One of the keys to getting on the same page with your partner about money is to have open and honest communication. As Lifehacker has covered, scheduling periodic money check-ins—whether that’s weekly, monthly, etc.—is important in any relationship.
Where you might run into a problem, though, is if you (or your partner) are in charge of most of the financial tasks or decisions for your household. You can’t have an open and honest conversation if your partner doesn’t know what your accounts are or how they work. So, what to do?
On Rad Reads, Khe Hy suggests that one way to bridge this financial knowledge gap is with a data dump.
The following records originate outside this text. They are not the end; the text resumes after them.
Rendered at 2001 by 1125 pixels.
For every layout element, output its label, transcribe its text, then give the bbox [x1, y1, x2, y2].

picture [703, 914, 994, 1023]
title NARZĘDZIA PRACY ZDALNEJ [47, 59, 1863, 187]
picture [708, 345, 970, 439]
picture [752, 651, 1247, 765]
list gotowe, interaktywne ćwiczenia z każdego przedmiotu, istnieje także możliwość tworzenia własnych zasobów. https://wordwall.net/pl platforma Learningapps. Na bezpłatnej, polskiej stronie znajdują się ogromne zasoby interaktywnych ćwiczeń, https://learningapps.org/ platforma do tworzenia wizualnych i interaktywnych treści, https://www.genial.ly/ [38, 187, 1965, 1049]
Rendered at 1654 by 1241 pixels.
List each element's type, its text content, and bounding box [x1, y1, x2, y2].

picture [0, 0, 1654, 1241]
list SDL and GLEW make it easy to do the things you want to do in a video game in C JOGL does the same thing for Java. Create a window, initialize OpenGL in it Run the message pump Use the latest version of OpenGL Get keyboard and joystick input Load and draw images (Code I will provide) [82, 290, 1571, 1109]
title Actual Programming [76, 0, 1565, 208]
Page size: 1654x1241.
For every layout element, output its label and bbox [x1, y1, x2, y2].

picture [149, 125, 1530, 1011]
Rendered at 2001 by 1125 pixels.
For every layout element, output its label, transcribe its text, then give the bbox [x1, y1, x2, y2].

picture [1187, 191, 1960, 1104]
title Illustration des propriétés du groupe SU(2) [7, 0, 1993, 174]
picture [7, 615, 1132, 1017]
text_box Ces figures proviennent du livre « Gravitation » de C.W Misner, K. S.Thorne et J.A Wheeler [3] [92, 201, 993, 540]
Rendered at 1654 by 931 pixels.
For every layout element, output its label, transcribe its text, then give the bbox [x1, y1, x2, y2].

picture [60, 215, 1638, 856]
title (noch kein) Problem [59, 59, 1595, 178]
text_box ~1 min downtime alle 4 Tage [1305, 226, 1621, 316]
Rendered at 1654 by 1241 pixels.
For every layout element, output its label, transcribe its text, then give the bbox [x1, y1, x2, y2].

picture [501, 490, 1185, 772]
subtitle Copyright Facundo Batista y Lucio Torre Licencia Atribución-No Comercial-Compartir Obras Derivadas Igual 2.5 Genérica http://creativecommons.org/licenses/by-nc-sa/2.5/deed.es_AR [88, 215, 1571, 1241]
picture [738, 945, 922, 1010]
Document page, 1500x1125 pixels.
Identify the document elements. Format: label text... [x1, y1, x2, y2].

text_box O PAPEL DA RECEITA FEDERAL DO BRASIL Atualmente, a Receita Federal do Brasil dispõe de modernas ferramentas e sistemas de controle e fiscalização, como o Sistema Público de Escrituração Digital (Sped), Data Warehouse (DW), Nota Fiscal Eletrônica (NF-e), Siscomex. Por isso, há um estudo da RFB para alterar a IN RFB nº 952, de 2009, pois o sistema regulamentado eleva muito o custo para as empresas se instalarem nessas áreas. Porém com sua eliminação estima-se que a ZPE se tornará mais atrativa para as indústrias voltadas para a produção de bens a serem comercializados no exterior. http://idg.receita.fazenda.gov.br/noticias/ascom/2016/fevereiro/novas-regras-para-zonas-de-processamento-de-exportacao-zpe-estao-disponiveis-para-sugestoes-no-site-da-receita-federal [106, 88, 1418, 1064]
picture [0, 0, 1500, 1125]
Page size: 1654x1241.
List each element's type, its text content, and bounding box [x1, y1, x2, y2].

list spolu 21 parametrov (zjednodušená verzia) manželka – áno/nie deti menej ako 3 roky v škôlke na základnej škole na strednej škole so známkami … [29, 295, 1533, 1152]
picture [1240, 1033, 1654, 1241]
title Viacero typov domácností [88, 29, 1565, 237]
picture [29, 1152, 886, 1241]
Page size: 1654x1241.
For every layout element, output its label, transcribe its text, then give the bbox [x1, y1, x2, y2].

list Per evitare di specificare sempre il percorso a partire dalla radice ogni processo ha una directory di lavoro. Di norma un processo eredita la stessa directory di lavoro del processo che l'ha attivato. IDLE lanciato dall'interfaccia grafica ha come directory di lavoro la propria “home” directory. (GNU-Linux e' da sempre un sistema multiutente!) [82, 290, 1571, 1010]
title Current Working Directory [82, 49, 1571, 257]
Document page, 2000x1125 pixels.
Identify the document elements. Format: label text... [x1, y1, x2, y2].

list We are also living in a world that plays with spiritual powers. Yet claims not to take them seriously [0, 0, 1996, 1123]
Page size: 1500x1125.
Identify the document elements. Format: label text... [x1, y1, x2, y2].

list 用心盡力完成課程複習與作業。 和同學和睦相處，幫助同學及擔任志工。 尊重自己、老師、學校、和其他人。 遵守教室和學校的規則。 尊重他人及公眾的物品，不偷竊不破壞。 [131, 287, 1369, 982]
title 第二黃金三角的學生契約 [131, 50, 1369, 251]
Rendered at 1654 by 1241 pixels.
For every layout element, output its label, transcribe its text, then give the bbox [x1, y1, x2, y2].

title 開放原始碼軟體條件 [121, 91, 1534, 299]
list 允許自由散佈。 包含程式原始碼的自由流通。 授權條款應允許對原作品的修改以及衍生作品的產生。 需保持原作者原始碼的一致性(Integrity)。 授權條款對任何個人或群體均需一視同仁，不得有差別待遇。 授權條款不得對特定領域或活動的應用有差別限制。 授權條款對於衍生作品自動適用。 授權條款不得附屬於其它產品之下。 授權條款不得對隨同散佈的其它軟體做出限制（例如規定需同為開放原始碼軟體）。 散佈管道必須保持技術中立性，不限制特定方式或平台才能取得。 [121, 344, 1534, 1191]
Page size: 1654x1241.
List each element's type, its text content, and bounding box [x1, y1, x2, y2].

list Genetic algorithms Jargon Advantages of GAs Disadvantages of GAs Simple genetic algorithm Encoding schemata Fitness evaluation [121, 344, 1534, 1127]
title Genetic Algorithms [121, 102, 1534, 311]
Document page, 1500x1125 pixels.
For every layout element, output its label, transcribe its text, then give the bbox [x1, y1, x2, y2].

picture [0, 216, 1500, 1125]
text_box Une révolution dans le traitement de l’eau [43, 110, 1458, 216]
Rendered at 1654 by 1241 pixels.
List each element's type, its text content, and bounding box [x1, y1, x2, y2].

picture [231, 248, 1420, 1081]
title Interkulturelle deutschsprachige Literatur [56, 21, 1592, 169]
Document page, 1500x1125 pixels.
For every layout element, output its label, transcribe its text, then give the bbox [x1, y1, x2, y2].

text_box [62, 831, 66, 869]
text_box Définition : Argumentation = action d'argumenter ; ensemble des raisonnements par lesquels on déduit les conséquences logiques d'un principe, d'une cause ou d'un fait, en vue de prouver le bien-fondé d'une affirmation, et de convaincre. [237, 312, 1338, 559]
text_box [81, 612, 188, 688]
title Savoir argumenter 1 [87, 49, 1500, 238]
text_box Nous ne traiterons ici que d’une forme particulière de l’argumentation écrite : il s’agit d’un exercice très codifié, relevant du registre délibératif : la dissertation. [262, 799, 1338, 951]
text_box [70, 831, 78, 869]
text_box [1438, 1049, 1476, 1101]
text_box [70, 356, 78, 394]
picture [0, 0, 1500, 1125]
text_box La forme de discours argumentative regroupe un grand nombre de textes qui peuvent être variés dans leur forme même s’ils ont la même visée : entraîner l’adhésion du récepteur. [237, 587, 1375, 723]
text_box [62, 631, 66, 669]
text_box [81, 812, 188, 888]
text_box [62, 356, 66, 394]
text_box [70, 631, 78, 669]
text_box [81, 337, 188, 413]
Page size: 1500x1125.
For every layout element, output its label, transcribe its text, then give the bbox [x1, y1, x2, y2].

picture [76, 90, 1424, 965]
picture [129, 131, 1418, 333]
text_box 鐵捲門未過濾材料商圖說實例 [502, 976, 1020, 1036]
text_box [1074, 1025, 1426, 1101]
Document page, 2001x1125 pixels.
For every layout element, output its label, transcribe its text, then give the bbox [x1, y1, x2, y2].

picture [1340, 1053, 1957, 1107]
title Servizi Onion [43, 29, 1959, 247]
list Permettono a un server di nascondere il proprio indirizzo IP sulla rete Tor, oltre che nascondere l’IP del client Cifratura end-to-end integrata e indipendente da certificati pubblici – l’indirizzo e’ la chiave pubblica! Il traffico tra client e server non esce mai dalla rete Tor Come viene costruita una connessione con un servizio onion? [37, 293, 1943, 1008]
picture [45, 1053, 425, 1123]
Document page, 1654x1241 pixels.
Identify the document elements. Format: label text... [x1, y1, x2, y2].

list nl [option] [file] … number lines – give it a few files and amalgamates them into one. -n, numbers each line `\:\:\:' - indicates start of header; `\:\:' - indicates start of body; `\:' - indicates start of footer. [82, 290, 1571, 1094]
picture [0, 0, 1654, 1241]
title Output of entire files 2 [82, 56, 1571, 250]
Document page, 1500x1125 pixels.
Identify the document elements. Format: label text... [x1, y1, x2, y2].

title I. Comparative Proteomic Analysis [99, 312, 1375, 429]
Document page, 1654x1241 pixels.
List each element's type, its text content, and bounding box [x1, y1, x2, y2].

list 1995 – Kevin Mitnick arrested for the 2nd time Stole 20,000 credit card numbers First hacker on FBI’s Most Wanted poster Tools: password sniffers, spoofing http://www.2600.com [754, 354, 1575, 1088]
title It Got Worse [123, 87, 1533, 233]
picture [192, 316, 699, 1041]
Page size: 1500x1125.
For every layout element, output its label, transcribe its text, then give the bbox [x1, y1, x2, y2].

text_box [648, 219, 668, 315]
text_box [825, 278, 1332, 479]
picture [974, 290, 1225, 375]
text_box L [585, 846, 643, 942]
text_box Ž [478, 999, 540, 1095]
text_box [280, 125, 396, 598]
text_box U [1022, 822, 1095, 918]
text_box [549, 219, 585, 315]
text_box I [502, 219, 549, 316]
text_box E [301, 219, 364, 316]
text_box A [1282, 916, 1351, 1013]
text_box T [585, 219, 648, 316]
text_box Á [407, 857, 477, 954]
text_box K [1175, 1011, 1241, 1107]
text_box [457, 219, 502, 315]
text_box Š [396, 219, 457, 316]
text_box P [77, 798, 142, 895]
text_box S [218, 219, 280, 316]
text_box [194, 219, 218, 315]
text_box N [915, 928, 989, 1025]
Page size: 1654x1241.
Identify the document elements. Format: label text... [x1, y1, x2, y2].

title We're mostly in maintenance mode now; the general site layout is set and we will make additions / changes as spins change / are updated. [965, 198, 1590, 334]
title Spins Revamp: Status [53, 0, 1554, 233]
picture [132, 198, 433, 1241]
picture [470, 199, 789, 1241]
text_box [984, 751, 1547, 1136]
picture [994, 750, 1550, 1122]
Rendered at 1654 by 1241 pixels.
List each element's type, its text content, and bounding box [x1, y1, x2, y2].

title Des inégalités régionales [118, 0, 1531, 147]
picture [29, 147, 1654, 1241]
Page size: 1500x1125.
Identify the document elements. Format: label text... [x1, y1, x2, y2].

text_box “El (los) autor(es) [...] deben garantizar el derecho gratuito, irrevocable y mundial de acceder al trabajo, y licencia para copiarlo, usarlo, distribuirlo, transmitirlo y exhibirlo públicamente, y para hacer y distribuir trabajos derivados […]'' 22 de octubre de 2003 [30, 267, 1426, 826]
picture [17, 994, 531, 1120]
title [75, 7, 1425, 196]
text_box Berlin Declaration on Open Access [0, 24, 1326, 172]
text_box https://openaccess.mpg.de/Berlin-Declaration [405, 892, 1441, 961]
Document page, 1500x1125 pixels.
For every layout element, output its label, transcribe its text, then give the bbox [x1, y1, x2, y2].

Noting that his wife Lisa, an artist, isn’t as financially minded as he is, he took time to walk her through all of their accounts so that she had peace of mind.
The “moment” we shared as a couple was as simple as jointly logging into all the accounts (and the acrobatics of navigating my complex maze of 2-factor authentication). This was accompanied by compiling a list of key counter parties (accountant, life insurance rep, financial advisor, and the lawyer who drafted our wills) and also an opportunity to add her and the kids as the beneficiaries for each account.
This process was a reminder that when it comes to money, a couple can operate on wildly different planes: I was in the weeds optimising every account and she just wanted to know where to “find” everything should the unthinkable happen.
I’d add a few other items to Hy’s great list:
Look through spending on joint accounts together.
Update partner on your investments, and why certain investments were chosen.
Discuss the purpose of all of those accounts: What are your goals as a couple/family? How close are you to achieving those goals?
Review any debt obligations, and your repayment plan.
Calculate your net worth together.
If you’re the partner who doesn’t have a handle on the financials, well, this is even more important for you.
Write a letter of intent
If this is one of the first times you and your partner are discussing your finances, or the first time you’re honestly and thoroughly discussing them, the Balance suggests writing a letter to each other outlining what’s important to you.
“Talk in the letter about your financial past, including how your family handled money, and if you think they got it right or wrong,” the Balance writes. “Discuss how wealthy you hope to be and what you would sacrifice to get there. List your retirement dreams.”
That will give you entry to pursuing your dreams together, and making a comprehensive plan. It works because each of you becomes invested — you’re each aware of the emotional stakes and the hard numbers.
But even if you skip the letters, making a list of accounts and logins that each of you has access to will ensure that you’re on a level playing field and accountable to each other.